Giraffe: A Novel by J M Ledgard

It was 1975. On the eve of May Day, secret police dressed in chemical warfare set of clothes sealed off a zoo in a small Czechoslovakian town. They ordered the destruction of the biggest captive herd of giraffes in the world. This apparently senseless massacre lies at the heart of J.M. Ledgard's remarkable first novel.

It is a story about those giraffes from the moment of their capture in Africa to their deaths far away behind the Iron Curtain. The main character, Emil, a haemodynamicist (he studies blood flow in vertical creatures) who is chosen to accompany them from Hamburg by barge into Czechoslovakia. There Amina, a sleepwalker, a factory girl, glimpses their arrival, is awakened by them, and goes each day to gaze up at them.

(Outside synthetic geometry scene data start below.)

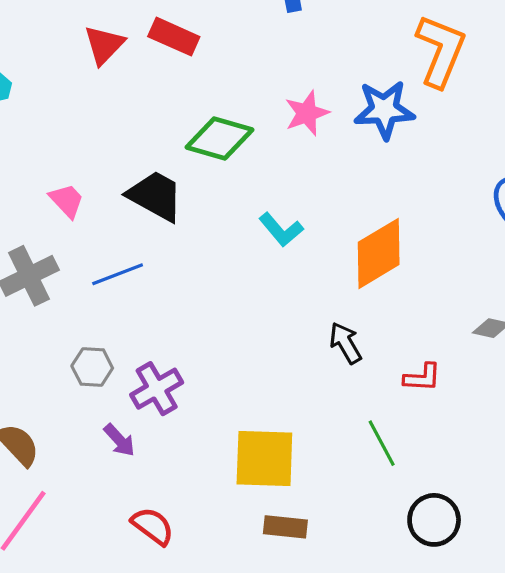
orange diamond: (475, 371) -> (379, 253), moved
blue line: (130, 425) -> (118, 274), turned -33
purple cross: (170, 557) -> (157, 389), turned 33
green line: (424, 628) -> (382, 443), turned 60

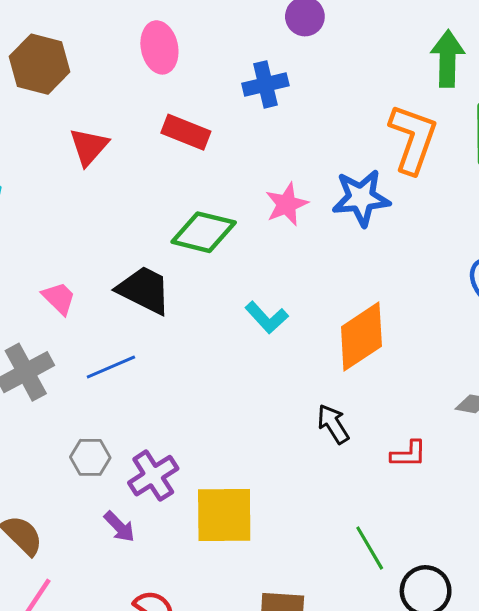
red rectangle: (174, 37) -> (186, 132), moved
green line: (382, 443) -> (370, 548), moved
yellow square: (264, 458) -> (224, 515), moved

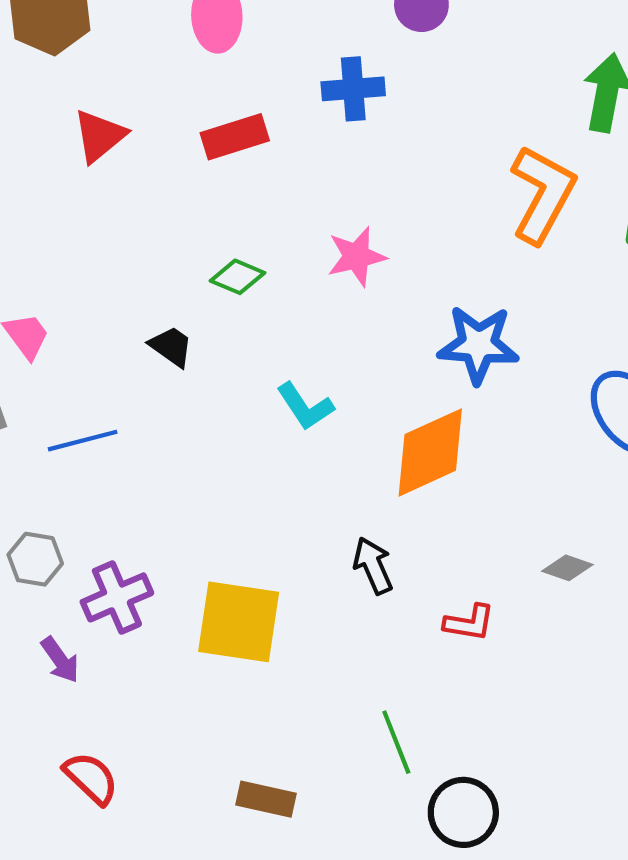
red rectangle: (186, 132) -> (235, 137), turned -48
blue star: (361, 198) -> (478, 344), moved
green diamond: (204, 232) -> (237, 277), size x0.6
black trapezoid: (144, 290) -> (171, 346), moved, size x0.6
yellow square: (224, 515) -> (239, 622), moved

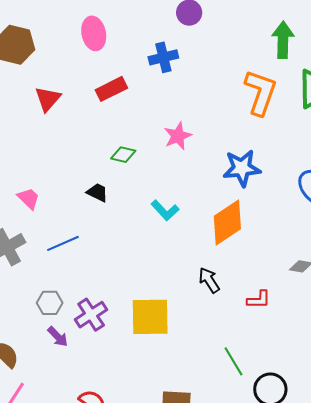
purple arrow: (60, 660) -> (58, 337), moved

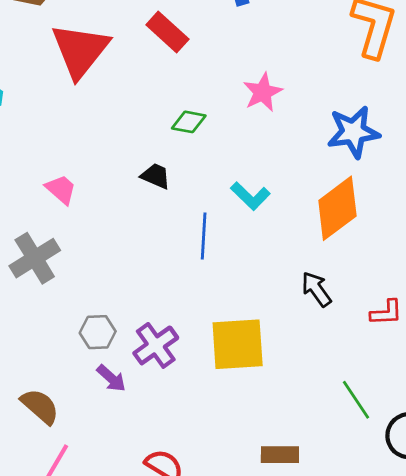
red rectangle: (111, 89) -> (167, 32), turned 72
red triangle: (48, 99) -> (80, 50), size x1.6
blue line: (63, 243) -> (204, 236), moved, turned -60

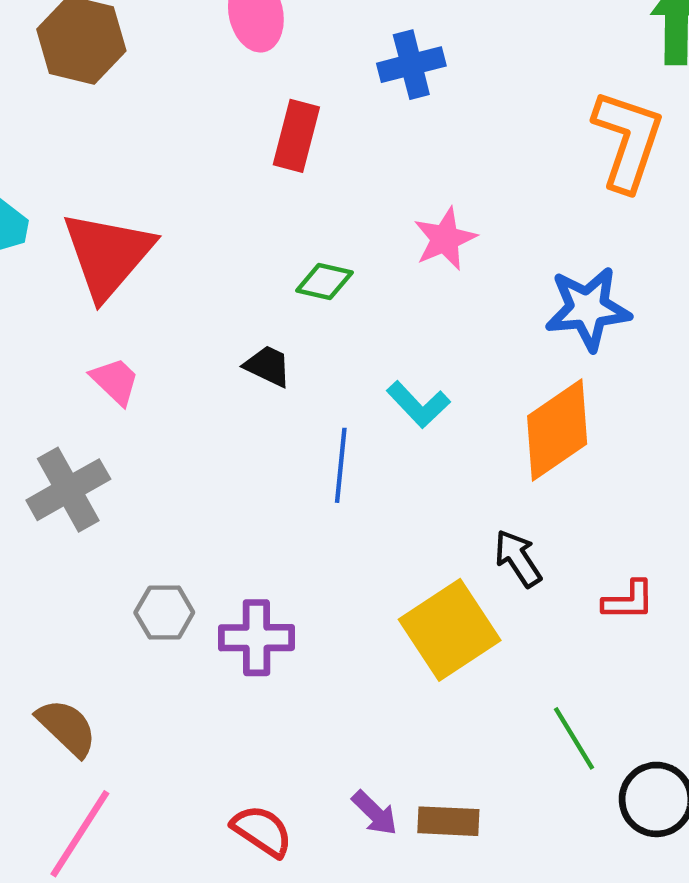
red rectangle: (167, 32) -> (296, 136), turned 60
red triangle: (80, 50) -> (108, 255), moved
yellow square: (238, 344) -> (450, 630), moved, turned -32
purple cross: (156, 345) -> (256, 638), turned 33
purple arrow: (111, 378) -> (375, 813), moved

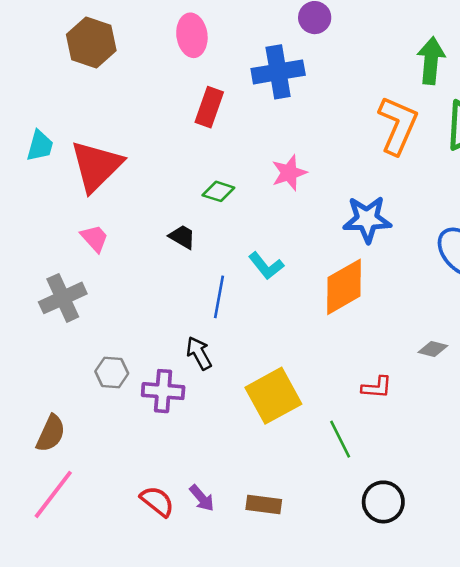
blue cross: (411, 65) -> (278, 72), size x1.4
black arrow: (518, 558) -> (199, 353), moved
brown semicircle: (67, 728) -> (51, 433), turned 66
green line: (574, 738) -> (340, 439), moved
purple arrow: (375, 813) -> (202, 498), moved

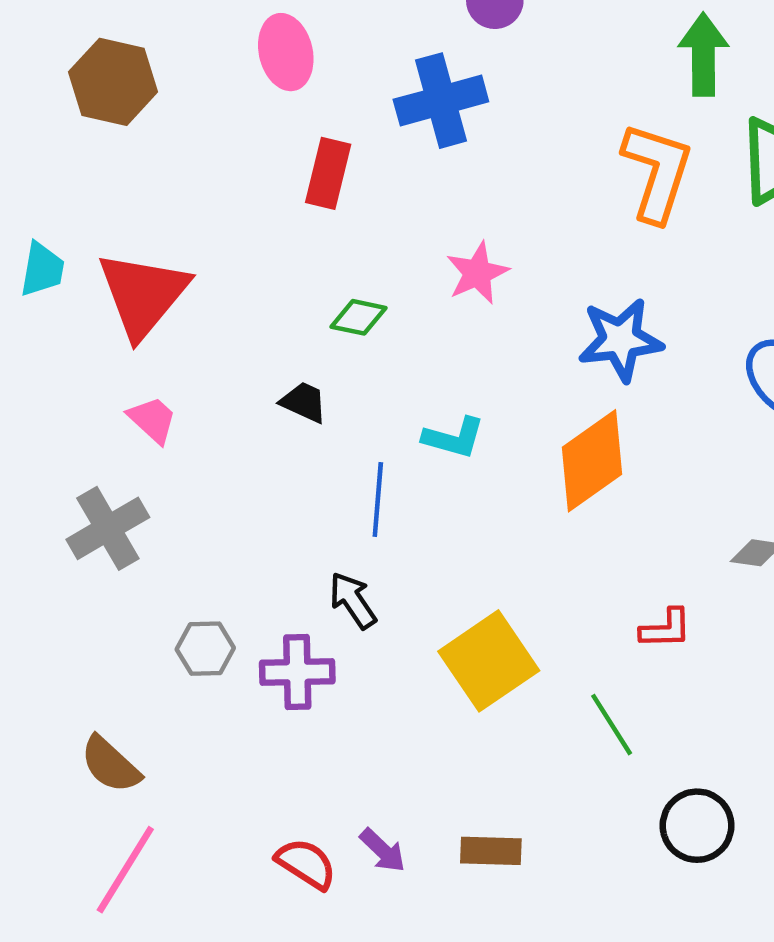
cyan L-shape: (266, 266) -> (454, 438), turned -30
brown semicircle: (51, 433) -> (110, 765), turned 114

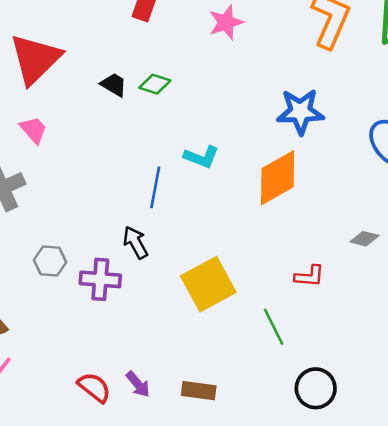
pink star: (477, 273) -> (226, 22), moved
black trapezoid: (304, 402) -> (114, 85), moved

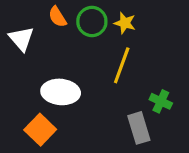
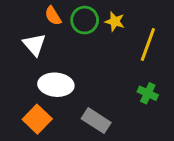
white triangle: (21, 39) -> (34, 44), moved
yellow line: (122, 65) -> (148, 44), moved
gray rectangle: (139, 128) -> (96, 121), moved, turned -40

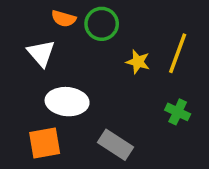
orange semicircle: (53, 16) -> (64, 19), turned -42
yellow star: (115, 21) -> (138, 62), moved
orange square: (37, 119) -> (45, 143), turned 36

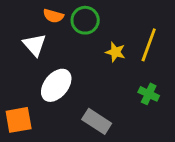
white ellipse: (67, 102) -> (56, 85), turned -56
orange square: (45, 143) -> (19, 120), moved

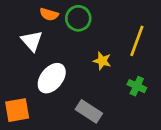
yellow star: (115, 52) -> (102, 61), moved

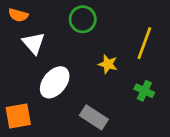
orange semicircle: (49, 14) -> (18, 15), moved

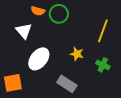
orange semicircle: (18, 15) -> (38, 11), moved
yellow star: (108, 64) -> (77, 54), moved

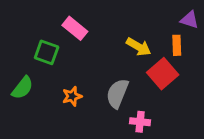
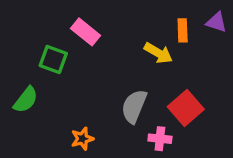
orange rectangle: (177, 45) -> (183, 30), moved
red square: (163, 74) -> (186, 108), moved
orange star: (72, 96) -> (82, 139), moved

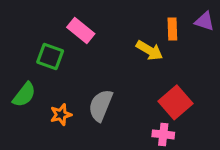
gray semicircle: (134, 106) -> (101, 105), moved
orange star: (82, 139) -> (61, 115), moved
pink cross: (160, 139) -> (163, 134), moved

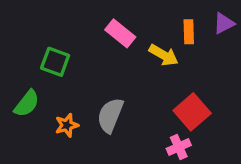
purple triangle: (205, 21) -> (224, 23), turned -45
pink rectangle: (81, 31) -> (120, 33), moved
pink cross: (163, 134) -> (179, 147), turned -30

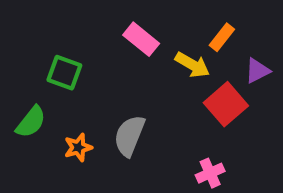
purple triangle: (224, 23) -> (257, 71), moved
orange rectangle: (189, 32) -> (222, 37), turned 40
red square: (192, 112) -> (226, 104), moved

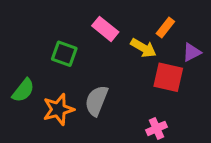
green square: (64, 73) -> (64, 54), moved
red square: (226, 104) -> (168, 77), turned -36
orange star: (78, 147) -> (58, 109), size x1.5

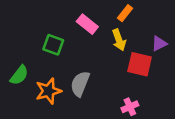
orange rectangle: (165, 27) -> (125, 13), moved
yellow arrow: (143, 48) -> (119, 40), turned 40

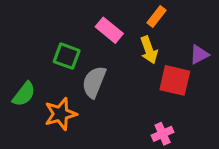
gray semicircle: (80, 84) -> (94, 82), moved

She is with them at the end, blinding them with a torch, as Jiri, a sharpshooter, brings them down one by one.

Giraffe is a story about strangeness, about creatures that are alien, silent, finely mazed and impossibly stretched. It is also a story about captivity, about Czechoslovakia, a middling totalitarian state in the middle of Europe that is itself asleep, under a spell, a nation of sleepwalkers.

Giraffe is beautiful, outrageous, and memorable.